AUFGABE:
Schreib aus dem Text über Timo Dellweg die Stelle zwischen „Alles Gute zum“ und „seitdem zu Viert.“ ab, beide mit eingeschlossen.

### TEXT ZUM LESEN

Das schicksalhafte Leben einer vor über 120 Jahren gestorbenen Frau hat sein Leben verändert. Klingt mysteriös, aber Blasmusikfreunde kennen den wahren Hintergrund und feiern den Marsch, der dieser Frau gewidmet ist. „Kaiserin Sissi“ hat in den vergangenen Jahren den Popularitätsgrad eines „Böhmischen Traum“ erreicht. Der Komponist ist Timo Dellweg und zu seinem 40. Geburtstag am 29. Oktober 2019 gratulierte ich mit einem Text in der „Mucke“.
Alles Gute zum Geburtstag, Timo Dellweg
In überzeichneten Multitaskingbildern werden Mütter oft so dargestellt: In der einen Hand das Kind, in der anderen den Kochlöffel und unterm Kinn das Telefon. Klingt nach Stress. Timo Dellweg hatte beim Telefoninterview zwar keinen Kochlöffel zur Hand, aber ein Gespräch während er auf seinen Sohn achtgab, dass der mit seinem neuen Fahrzeug nirgendwo dagegen fährt, meisterte der Komponist und Musiker mit seinem weichen Pfälzer Dialekt souverän, ruhig und gelassen. Dass er ein leidenschaftlicher Vater und Familienmensch ist, zeigte sich an vielen Punkten des Gesprächs. So ließ er damals verlauten, ab März 2020 eine kompositorische Pause einzulegen. Denn Familie Dellweg ist seitdem zu Viert.
Das bedeutet, dass der Musikverein Thaleischweiler-Fröschen eine Weile auf seine Dirigentin verzichten muss. Timo Dellwegs Ehefrau dirigiert das Orchester, in dem er Flügelhorn spielt und viele weitere Mitglieder der angeheirateten Familie musizieren. „Sie dirigiert mich und ich darf unter ihr spielen“, erzählt er mit Stolz in der Stimme. „Wenn da Probe ist, ist nicht nur einer weg, sondern wir alle. Auch mein Sohn spielt dort mittlerweile mit. Im Prinzip sind wir immer alle zusammen.“
Musikalische Feldwebellaufbahn von Timo Dellweg
Dass er so viel mit seiner Familie zusammen sein kann und nicht in der Bundesrepublik herum pendeln muss, hat zunächst mit einem Punkt zu tun, über den er anfangs nicht so glücklich war. Sein Leben verlief in einem geographischen Dreieck. Aufgewachsen ist Timo Dellweg im Landkreis Bad Kreuznach bei Mainz im unmittelbaren Nachbarort von Michael Klostermann, bei dem er jahrelang musizierte. Nach seiner Ausbildung zum Schlosser rief ihn die Bundeswehr im Jahr 2000 ein und er wurde Militärmusiker im damals noch existenten Luftwaffenmusikkorps in Karlsruhe. Als Wehrpflichtiger stellte er fest, dass ihn dieser Beruf reizte und er verpflichtete sich für die Feldwebellaufbahn.

######
### ROHDATEN

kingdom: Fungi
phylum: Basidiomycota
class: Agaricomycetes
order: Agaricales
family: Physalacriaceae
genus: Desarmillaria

######

DEINE ANTWORT:
Alles Gute zum Geburtstag, Timo Dellweg
In überzeichneten Multitaskingbildern werden Mütter oft so dargestellt: In der einen Hand das Kind, in der anderen den Kochlöffel und unterm Kinn das Telefon. Klingt nach Stress. Timo Dellweg hatte beim Telefoninterview zwar keinen Kochlöffel zur Hand, aber ein Gespräch während er auf seinen Sohn achtgab, dass der mit seinem neuen Fahrzeug nirgendwo dagegen fährt, meisterte der Komponist und Musiker mit seinem weichen Pfälzer Dialekt souverän, ruhig und gelassen. Dass er ein leidenschaftlicher Vater und Familienmensch ist, zeigte sich an vielen Punkten des Gesprächs. So ließ er damals verlauten, ab März 2020 eine kompositorische Pause einzulegen. Denn Familie Dellweg ist seitdem zu Viert.